Keti Koti bestaat in Harderwijk nu anderhalf jaar. In die tijd is de belangstelling voor ons eigen slavernijverleden gegroeid, zo constateert Codfried tevreden. “Meer mensen komen nu luisteren naar onze lezingen en willen de verhalen van de andere kant horen en daarover ook in gesprek gaan, merk ik”. In die tussenliggende tijd zijn nieuwe verhalen ontdekt en beschreven over de relatie tussen Harderwijk en haar slaafverleden. Bekend is dat er negen mensen als slaaf of vrijgemaakt slaaf verscheept zijn naar Harderwijk. Daarvan zijn hier ook nazaten. De bedovergrootvader van  mijn ouders was ook een vrijgemaakt slaaf. Dus het is allemaal ook niet eens zo heel lang geleden”. Volgende maand, op de zaterdagen 6 en 13 juli geven stadsgidsen van Rondeel tijdens hun rondleidingen (die eindigen bij het Stadsmuseum) extra aandacht aan de relatie tussen de stad en het slavernijverleden.

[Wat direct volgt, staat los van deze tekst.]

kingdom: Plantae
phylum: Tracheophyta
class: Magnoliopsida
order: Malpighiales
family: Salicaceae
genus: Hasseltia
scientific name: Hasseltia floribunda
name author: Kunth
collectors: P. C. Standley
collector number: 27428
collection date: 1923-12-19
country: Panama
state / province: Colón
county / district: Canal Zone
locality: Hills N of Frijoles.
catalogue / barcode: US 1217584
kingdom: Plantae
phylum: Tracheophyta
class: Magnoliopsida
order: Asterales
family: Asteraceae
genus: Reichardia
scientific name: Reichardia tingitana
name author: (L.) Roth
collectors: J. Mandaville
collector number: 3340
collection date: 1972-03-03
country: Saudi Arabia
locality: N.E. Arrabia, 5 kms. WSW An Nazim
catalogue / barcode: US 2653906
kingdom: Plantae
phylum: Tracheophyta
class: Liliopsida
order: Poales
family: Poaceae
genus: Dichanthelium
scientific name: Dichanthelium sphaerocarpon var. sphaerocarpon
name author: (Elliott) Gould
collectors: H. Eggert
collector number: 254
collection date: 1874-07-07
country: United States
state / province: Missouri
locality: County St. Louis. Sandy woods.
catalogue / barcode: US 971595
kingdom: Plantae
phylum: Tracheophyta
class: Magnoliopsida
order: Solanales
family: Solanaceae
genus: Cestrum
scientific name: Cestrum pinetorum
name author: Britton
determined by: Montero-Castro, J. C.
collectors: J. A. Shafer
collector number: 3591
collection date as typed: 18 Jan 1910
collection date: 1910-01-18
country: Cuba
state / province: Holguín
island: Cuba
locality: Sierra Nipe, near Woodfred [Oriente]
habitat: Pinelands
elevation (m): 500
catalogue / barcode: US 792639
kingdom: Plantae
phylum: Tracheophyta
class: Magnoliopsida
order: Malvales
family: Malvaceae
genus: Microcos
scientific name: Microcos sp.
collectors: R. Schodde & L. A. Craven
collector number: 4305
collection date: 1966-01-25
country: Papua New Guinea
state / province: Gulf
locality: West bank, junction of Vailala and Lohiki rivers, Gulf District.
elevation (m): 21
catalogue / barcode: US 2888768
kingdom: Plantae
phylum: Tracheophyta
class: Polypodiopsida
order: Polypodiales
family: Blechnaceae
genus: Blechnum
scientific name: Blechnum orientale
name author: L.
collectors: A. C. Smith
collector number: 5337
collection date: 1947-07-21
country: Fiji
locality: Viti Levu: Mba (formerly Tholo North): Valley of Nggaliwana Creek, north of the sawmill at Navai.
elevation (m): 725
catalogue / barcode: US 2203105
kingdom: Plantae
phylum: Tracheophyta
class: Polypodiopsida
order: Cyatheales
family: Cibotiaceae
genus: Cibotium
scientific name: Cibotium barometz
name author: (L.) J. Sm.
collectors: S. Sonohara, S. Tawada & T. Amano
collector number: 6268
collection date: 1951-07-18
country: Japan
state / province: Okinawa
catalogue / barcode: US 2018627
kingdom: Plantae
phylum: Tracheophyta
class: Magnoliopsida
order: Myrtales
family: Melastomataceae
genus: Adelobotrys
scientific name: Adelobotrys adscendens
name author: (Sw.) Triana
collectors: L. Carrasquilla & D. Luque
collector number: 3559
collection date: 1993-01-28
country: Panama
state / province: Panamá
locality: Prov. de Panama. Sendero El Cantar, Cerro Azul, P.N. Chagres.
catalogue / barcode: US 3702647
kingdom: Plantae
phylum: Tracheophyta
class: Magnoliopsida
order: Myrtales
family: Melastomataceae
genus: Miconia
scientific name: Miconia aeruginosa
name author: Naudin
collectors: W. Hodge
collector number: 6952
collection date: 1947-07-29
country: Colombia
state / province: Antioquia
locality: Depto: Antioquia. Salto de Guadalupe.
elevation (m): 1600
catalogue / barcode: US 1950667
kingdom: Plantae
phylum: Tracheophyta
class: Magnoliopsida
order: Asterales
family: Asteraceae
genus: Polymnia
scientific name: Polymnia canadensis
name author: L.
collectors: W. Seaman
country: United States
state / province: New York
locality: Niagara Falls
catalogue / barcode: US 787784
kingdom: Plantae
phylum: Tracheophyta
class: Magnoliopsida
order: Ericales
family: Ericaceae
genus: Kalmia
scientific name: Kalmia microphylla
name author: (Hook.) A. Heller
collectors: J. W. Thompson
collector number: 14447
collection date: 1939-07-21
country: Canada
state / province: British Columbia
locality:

Na  afloop van de herdenking in de tuin van het Stadsmuseum, die deze zondag om 11.30 uur begint (inloop vanaf 11.15 uur) en waar behalve de burgemeester ook spoken word artiest Chanty Louis voordraagt, volgt om 12.10 uur een kranslegging. Daarna, om 12.30 uur is in het Stadsmuseum de officiële opening van een tentoonstelling met aandacht voor het slavernijverleden, met natuurlijk een extra accent op de relatie tussen slavernij en Harderwijk. “Een relatie die verder gaat dan menigeen vermoedt: wist je bijvoorbeeld dat er veel Harderwijkse bokking werd verkocht aan Suriname? Dus die Harderwijkse vissers verdienden er ook aan…”

Tijdens de tentoonstelling in het Stadsmuseum is daar ook de preview te zien van ‘Harderwijk en slavernij’. Deze korte documentaire is gemaakt door de Harderwijkse filmmaakster Joke Zandstra en is de hele maand juli nog te aanschouwen.